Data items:
== Segment start ==
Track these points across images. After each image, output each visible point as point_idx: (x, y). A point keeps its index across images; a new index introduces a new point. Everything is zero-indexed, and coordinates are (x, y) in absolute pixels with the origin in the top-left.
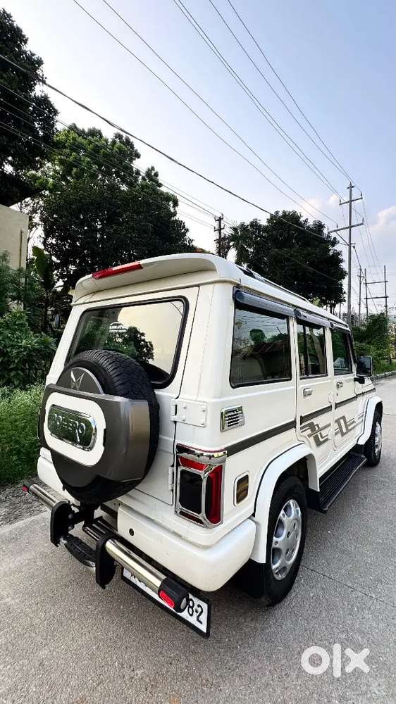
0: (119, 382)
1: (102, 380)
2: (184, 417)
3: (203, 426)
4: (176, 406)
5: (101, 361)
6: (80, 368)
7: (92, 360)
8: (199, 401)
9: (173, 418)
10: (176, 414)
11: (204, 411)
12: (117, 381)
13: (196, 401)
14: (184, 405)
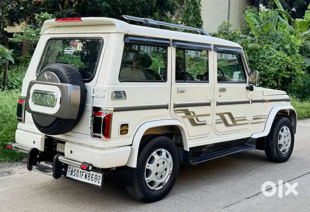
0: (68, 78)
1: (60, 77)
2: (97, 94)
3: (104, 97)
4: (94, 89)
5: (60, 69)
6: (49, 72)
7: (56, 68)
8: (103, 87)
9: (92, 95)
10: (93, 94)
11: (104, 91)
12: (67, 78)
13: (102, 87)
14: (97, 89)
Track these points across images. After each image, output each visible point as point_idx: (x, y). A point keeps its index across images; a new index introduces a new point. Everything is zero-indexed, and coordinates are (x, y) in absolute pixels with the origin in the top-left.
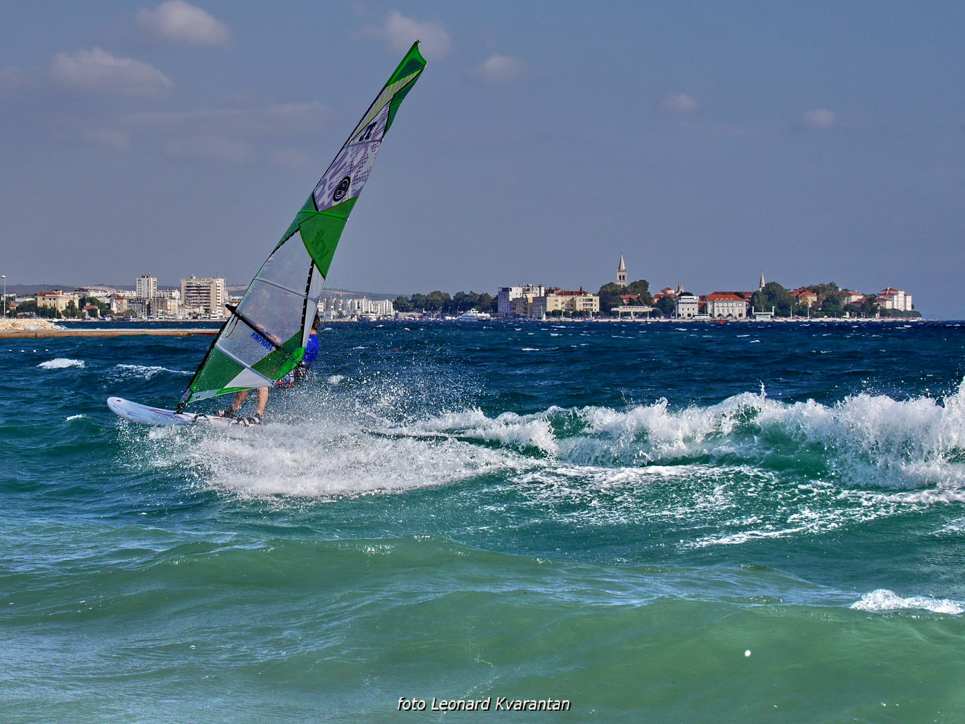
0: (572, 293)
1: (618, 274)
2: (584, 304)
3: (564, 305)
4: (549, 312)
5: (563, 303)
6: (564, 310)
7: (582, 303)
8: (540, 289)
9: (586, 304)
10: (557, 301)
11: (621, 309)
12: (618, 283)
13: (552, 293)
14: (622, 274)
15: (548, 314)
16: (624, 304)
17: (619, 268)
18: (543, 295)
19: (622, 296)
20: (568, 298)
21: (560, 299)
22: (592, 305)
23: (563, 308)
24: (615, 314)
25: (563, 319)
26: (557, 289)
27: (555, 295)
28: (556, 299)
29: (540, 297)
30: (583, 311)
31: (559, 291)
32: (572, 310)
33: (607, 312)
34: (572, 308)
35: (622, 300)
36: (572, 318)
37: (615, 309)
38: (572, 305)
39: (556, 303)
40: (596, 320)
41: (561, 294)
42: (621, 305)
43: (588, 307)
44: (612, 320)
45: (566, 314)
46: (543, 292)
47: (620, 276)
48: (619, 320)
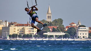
== Segment end ==
Task requirements.
Can you give every line of the rows above as a JSON list of strings, one string per line, with blank lines and the picture placeholders left out?

Expected output.
[
  "Track these points across images. After each image, output each visible point as point_idx: (x, y). A point keeps its index across images; a new index introduces a new point. Everything is zero-indexed, and coordinates are (x, y) in absolute pixels with the origin in the top-left.",
  "0: (119, 382)",
  "1: (102, 380)",
  "2: (184, 417)",
  "3: (203, 426)",
  "4: (176, 406)",
  "5: (101, 361)",
  "6: (80, 368)",
  "7: (92, 360)",
  "8: (199, 401)",
  "9: (173, 418)",
  "10: (176, 414)",
  "11: (204, 411)",
  "12: (117, 381)",
  "13: (196, 401)",
  "14: (184, 405)",
  "0: (68, 78)",
  "1: (60, 77)",
  "2: (97, 94)",
  "3: (104, 97)",
  "4: (94, 89)",
  "5: (60, 69)",
  "6: (49, 72)",
  "7: (56, 68)",
  "8: (103, 87)",
  "9: (92, 95)",
  "10: (93, 94)",
  "11: (104, 91)",
  "12: (67, 78)",
  "13: (102, 87)",
  "14: (97, 89)",
  "Track these points across images. After each image, output each visible point as point_idx: (x, y). A point keeps its index across images; a new index introduces a new point. Everything is zero-indexed, and coordinates are (x, y) in absolute pixels with the origin in the top-left.",
  "0: (572, 293)",
  "1: (618, 274)",
  "2: (584, 304)",
  "3: (564, 305)",
  "4: (549, 312)",
  "5: (563, 303)",
  "6: (564, 310)",
  "7: (582, 303)",
  "8: (540, 289)",
  "9: (586, 304)",
  "10: (557, 301)",
  "11: (621, 309)",
  "12: (618, 283)",
  "13: (552, 293)",
  "14: (622, 274)",
  "15: (548, 314)",
  "16: (624, 304)",
  "17: (619, 268)",
  "18: (543, 295)",
  "19: (622, 296)",
  "20: (568, 298)",
  "21: (560, 299)",
  "22: (592, 305)",
  "23: (563, 308)",
  "24: (615, 314)",
  "25: (563, 319)",
  "26: (557, 289)",
  "27: (555, 295)",
  "28: (556, 299)",
  "29: (540, 297)",
  "30: (583, 311)",
  "31: (559, 291)",
  "32: (572, 310)",
  "33: (607, 312)",
  "34: (572, 308)",
  "35: (622, 300)",
  "36: (572, 318)",
  "37: (615, 309)",
  "38: (572, 305)",
  "39: (556, 303)",
  "40: (596, 320)",
  "41: (561, 294)",
  "42: (621, 305)",
  "43: (588, 307)",
  "44: (612, 320)",
  "45: (566, 314)",
  "46: (543, 292)",
  "47: (620, 276)",
  "48: (619, 320)"
]